## [Explore the material]
(A) According to the passage on sugar-cane bagasse, how much bagasse is produced globally each year?
(B) List every component of bagasse that the passage on sugar-cane bagasse gives a percentage range for, along with its range.
(C) Pick up the passage on sugar-cane bagasse after its final sentence and continue writing it.

## [Selected text]

The effect of fire retardants on combustion and pyrolysis of sugar-cane bagasse
Highlights
► I study the effect of fire retardants on the pyrolysis and combustion of bagasse. ► I find these increase the char yield during pyrolysis. ► I find these reduce energy release during combustion. ► I find combining the chemicals shows no synergistic effects.
Introduction
Sugar-cane bagasse constitutes the fibrous residue of sugar-cane after undergoing conventional milling and the extraction of the sugar-cane juice. It contains 27–54% cellulose, 22–39% hemicellulose, 14–24% lignin and 3–5% inorganic matter (Aiman and Stubington, 1993). Sugar mills typically utilise this waste material to generate heat and power to run the sugar milling process (Edwards, 1991, Islam et al., 2010), but a significant proportion of the bagasse must be stockpiled. The stockpiled bagasse is of low economic value and constitutes an environmental problem to sugar mills and surrounding districts, especially if stockpiled for extended periods, due to the risk of spontaneous combustion occurring within the pile (Dawson et al., 1990). As a means of minimising this hazard, many mill furnaces are operated highly inefficiently so as to burn large portions of the excess bagasse – this, however, can have other environmentally detrimental effects to the surrounding community. Globally, 240 Mt of bagasse are produced annually from 800 Mt of processed cane (Kalderis et al., 2008) therefore by adopting more energy efficient modes of operation a substantial source of biomass suitable for alternative uses can be made available.

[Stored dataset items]

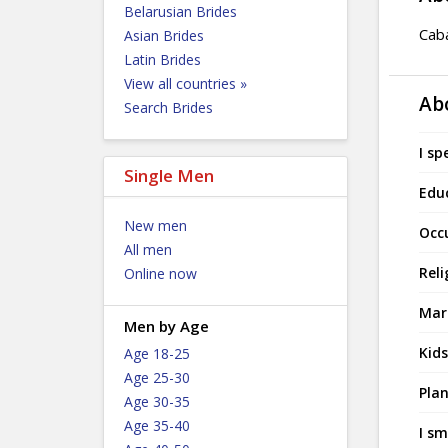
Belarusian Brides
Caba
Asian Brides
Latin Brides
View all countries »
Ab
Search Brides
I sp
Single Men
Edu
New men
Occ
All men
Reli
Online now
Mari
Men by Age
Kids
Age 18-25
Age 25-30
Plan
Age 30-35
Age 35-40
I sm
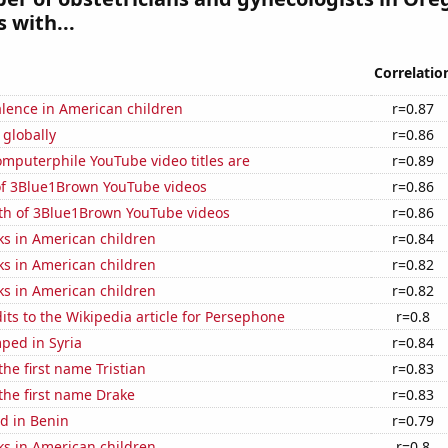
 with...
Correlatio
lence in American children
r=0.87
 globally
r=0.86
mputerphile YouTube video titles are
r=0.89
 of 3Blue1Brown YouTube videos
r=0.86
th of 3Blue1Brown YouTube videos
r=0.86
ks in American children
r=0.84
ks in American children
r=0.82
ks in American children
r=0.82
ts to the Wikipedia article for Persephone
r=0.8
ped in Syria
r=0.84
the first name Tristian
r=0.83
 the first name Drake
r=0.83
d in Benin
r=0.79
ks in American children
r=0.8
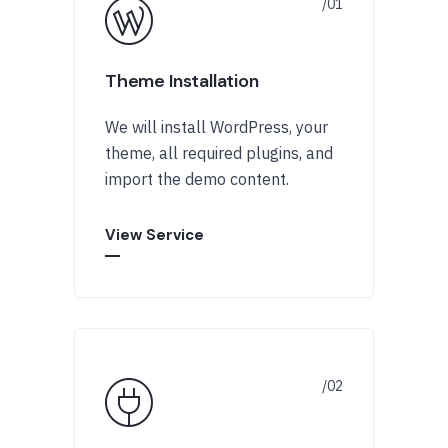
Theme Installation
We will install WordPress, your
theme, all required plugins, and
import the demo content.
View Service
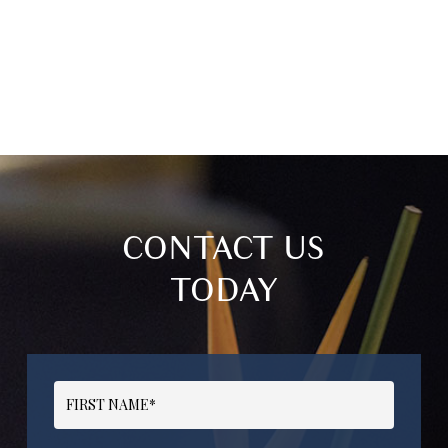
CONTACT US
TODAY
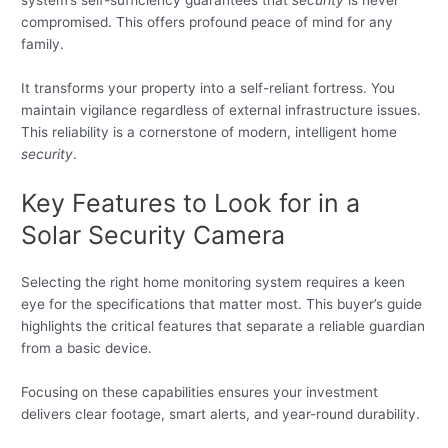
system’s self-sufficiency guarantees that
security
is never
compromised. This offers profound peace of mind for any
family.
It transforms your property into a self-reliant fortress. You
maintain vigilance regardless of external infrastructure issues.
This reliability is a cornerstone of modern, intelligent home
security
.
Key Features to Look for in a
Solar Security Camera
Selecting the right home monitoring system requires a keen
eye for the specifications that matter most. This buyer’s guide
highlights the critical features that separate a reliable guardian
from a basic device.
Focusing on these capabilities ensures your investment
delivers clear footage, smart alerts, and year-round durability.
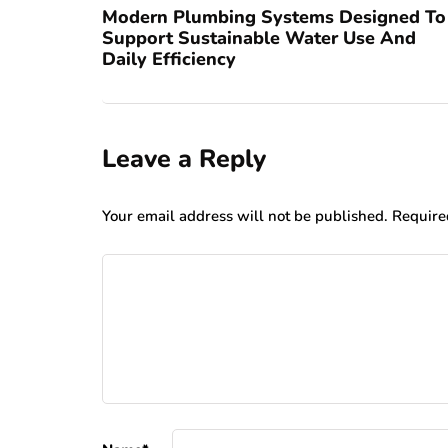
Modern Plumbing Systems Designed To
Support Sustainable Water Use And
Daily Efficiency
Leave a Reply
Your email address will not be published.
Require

## [Task-by-task outputs]
(A) 240 Mt of bagasse is produced annually, from 800 Mt of processed cane.

(B)
Cellulose: 27–54%
Hemicellulose: 22–39%
Lignin: 14–24%
Inorganic matter: 3–5%

(C)
The utilisation of excess bagasse for energy generation (beyond that required by the sugar mills) has received increased attention as a possible method of partially replacing fossil fuels and ameliorating the negative environmental effects of carbon dioxide emissions. Furthermore, pyrolysis of biomass has the potential to provide extra environmental benefits – the gases or liquids generated by pyrolysis may be used as fuel and the residue solids may be utilised as biochar; a stable, carbon rich material that decomposes extremely slowly and can significantly improve the quality of soil when added (Sohi et al., 2009, Kameyama et al., 2010). A life cycle analysis by Gaunt and Lehmann (2008) investigating the utilisation of biomass by slow pyrolysis showed that maximising biochar production is the optimum strategy for mitigating greenhouse gas emissions.
Alternatively, bagasse fibres may be incorporated into building materials or composites (John and Thomas, 2008); Bagasse-filled polymer composites have been shown to exhibit similar performance to wood-filled composites (De Sousa et al., 2004, Stael et al., 2001). However, the use of bagasse as a building material raises the concern of its fire behaviour and the addition of chemical retardants that may be useful in reducing unfavourable flammability characteristics.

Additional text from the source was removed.